Restate the entries word for word and skip every image.

### Version difference data:
_ _ _ _ _
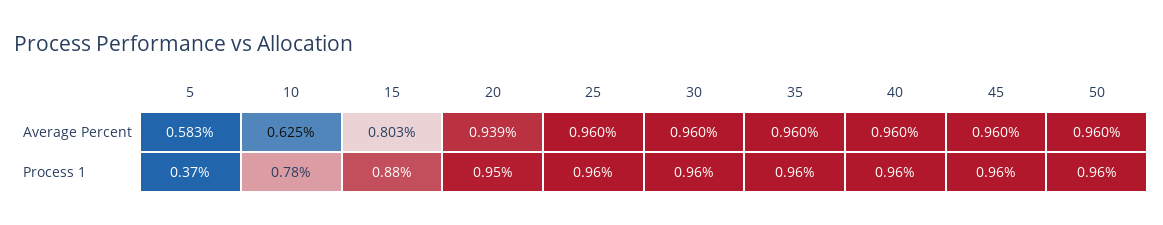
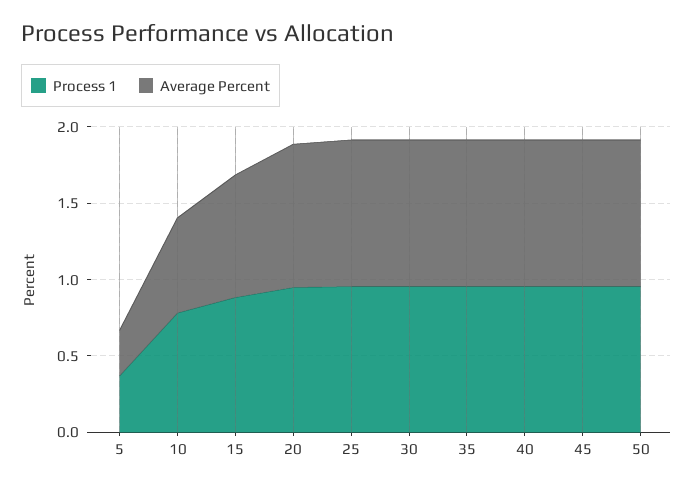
  {
    "Average Percent": {
-     "5": 0.583,
+     "5": 0.3,
      "10": 0.625,
      "15": 0.803,
      "20": 0.939,
      "25": 0.96,
      "30": 0.96,
      "35": 0.96,
      "40": 0.96,
      "45": 0.96,
      "50": 0.96
    },
    "Process 1": {
      "5": 0.37,
      "10": 0.78,
      "15": 0.88,
      "20": 0.95,
      "25": 0.96,
      "30": 0.96,
      "35": 0.96,
      "40": 0.96,
      "45": 0.96,
      "50": 0.96
    }
  }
_ _ _ _ _
### Result:
  {
    "Average Percent": {
-     "5": 0.583,
+     "5": 0.3,
      "10": 0.625,
      "15": 0.803,
      "20": 0.939,
      "25": 0.96,
      "30": 0.96,
      "35": 0.96,
      "40": 0.96,
      "45": 0.96,
      "50": 0.96
    },
    "Process 1": {
      "5": 0.37,
      "10": 0.78,
      "15": 0.88,
      "20": 0.95,
      "25": 0.96,
      "30": 0.96,
      "35": 0.96,
      "40": 0.96,
      "45": 0.96,
      "50": 0.96
    }
  }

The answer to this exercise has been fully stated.